A distant rumble interrupted her. Soon the tourists will come pouring out from their big white buses taking pictures of the sun dip between the sister rocks which made this beach the stuff of postcards. She will be there in between the camera clicks. Wearing the same sullen smile, selling things that nature gave for free. Something from nothing. She scooped the remainder of the shells and put it into the basket. 

The sun was already halfway down the rocks when the first bus arrived. Then, a flurry of hurried steps, a stampede of sneakers and slippers stumbling through the fine sand and then a pantomime of well rehearsed poses. Did you get me? Delete that, I look weird. Honey, turn off the flash. HONEY.

It was a while before anyone noticed her, as she danced in and out of their viewfinders.
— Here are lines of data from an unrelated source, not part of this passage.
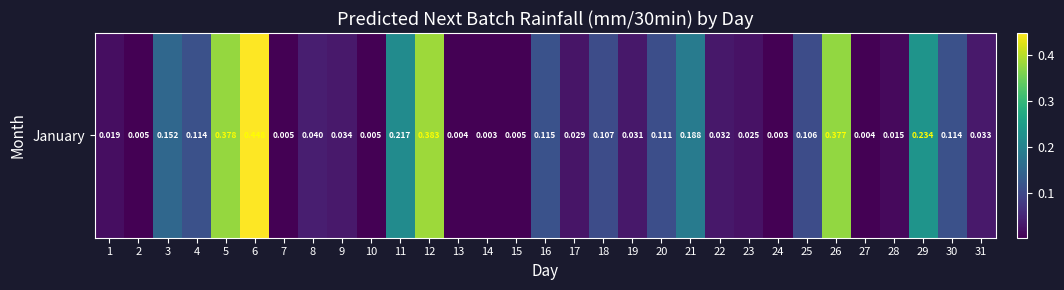

List the labels in order of value, smallest first.

24, 14, 27, 13, 7, 10, 15, 2, 28, 1, 23, 17, 19, 22, 31, 9, 8, 25, 18, 20, 4, 30, 16, 3, 21, 11, 29, 26, 5, 12, 6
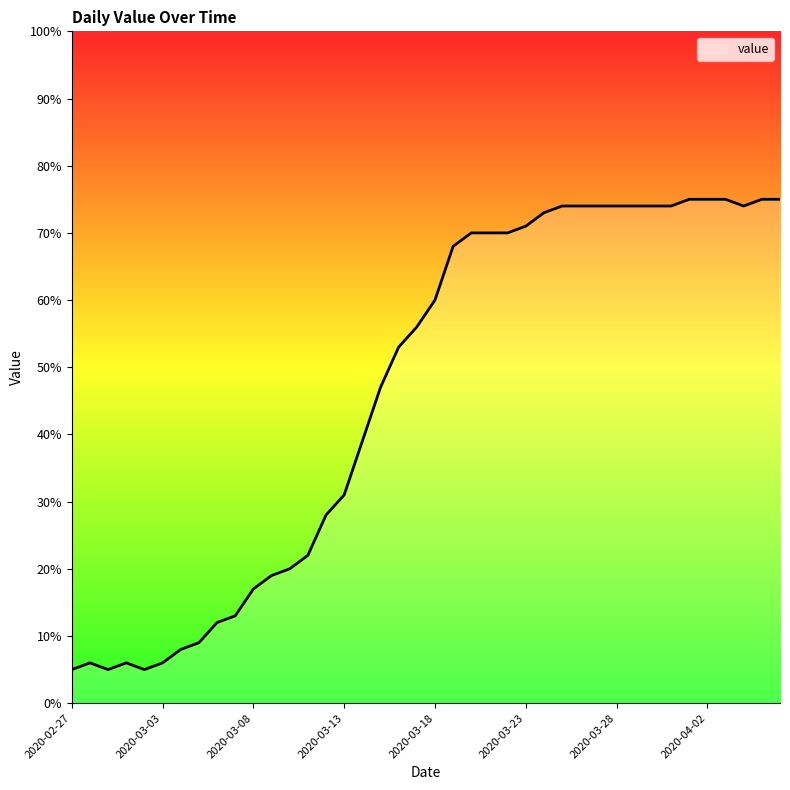

Reading left to right, list all the values displayed in this chart.

5	6	5	6	5	6	8	9	12	13	17	19	20	22	28	31	39	47	53	56	60	68	70	70	70	71	73	74	74	74	74	74	74	74	75	75	75	74	75	75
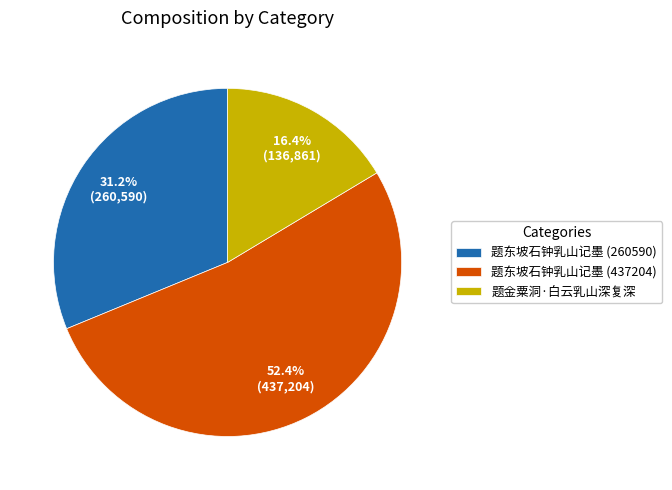

What is the total percentage of 题东坡石钟乳山记墨 (260590) and 题金粟洞·白云乳山深复深?

47.6%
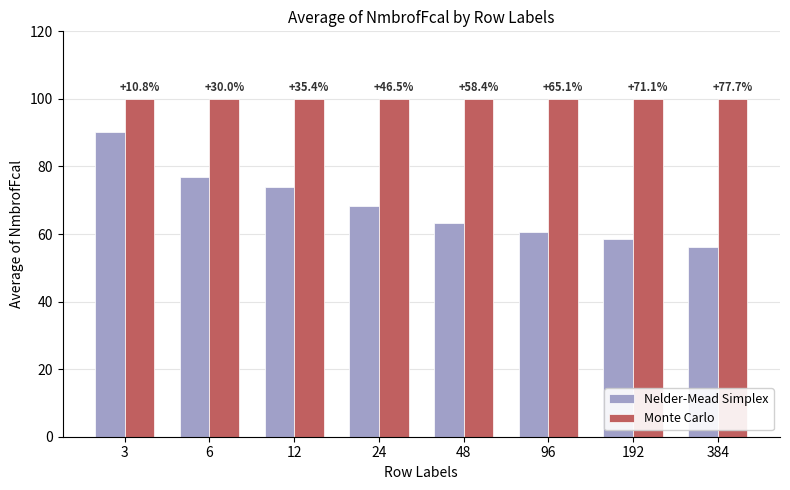

What are all the series names shown in the legend?

Nelder-Mead Simplex, Monte Carlo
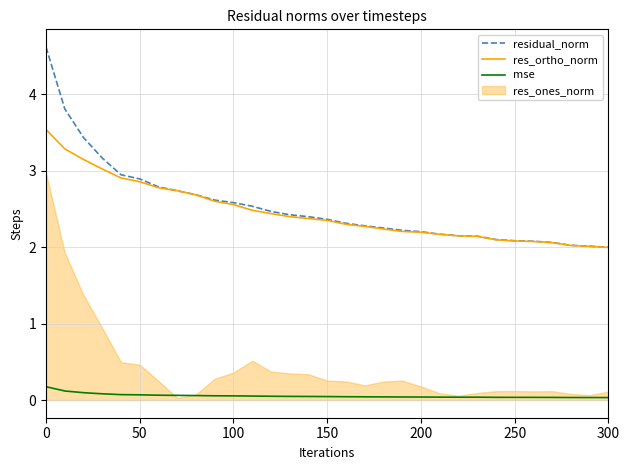

The res_ortho_norm series shows 2.7 at 250. True or false?

False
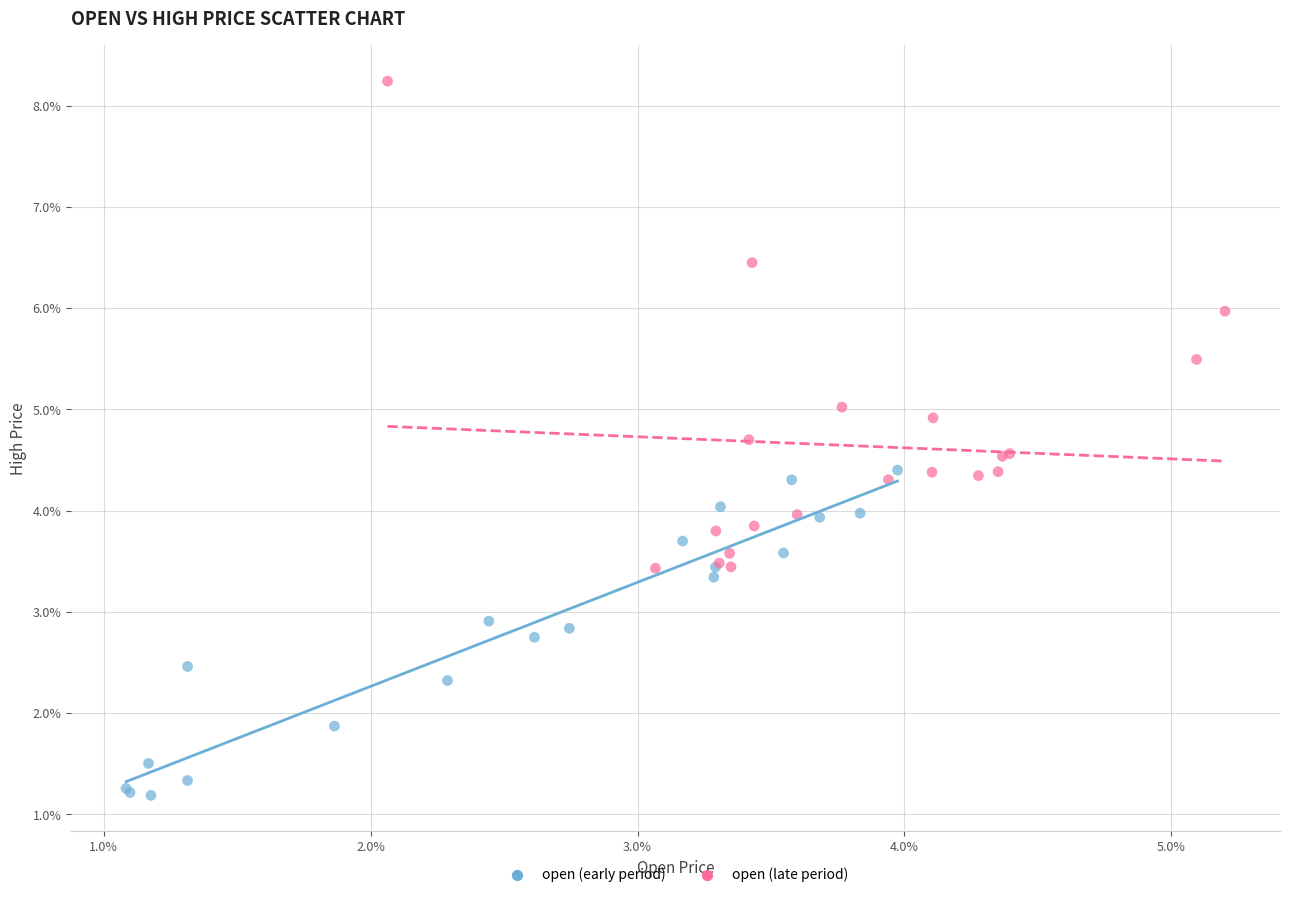

What are all the series names shown in the legend?

open (early period), open (late period)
Later on on their hotel rooms they would see her in the background of their pictures, a child ghost; a  scruffy seashell-selling spectre.

Her first customer was a big bald guy with hands the colour of ham. His beady eyes shifted between her wares without ever looking at her. She saw that she had put the black shell into the basket instead of keeping it to herself. She was about to rescue it but was too late. He had spotted it and and held it up to the dying light. 

How much? 300? No, that’s too much. C'mon, you. 50 for this. O.K.? 60? Damn you, alright then, here’s 100 then you little ...

The sun dipped and rested on the horizon, stretched and oblong, like a large fiery egg balanced on an eternal table. Shadows stretched eastwards so much they looked as though they might snap. The throng of tourists began losing interest and began climbing up into their bloated buses back to their AC hotel rooms and room service, one thing checked off the itinerary. 

The trouble with being happy with so little is how the little things get taken away the easiest.

S is for Sally, who sells sea shells by the sea shore. Who now walks along the beach back home in the bruised veil of night, crushing the little lives under an inch of sand with her bare feet.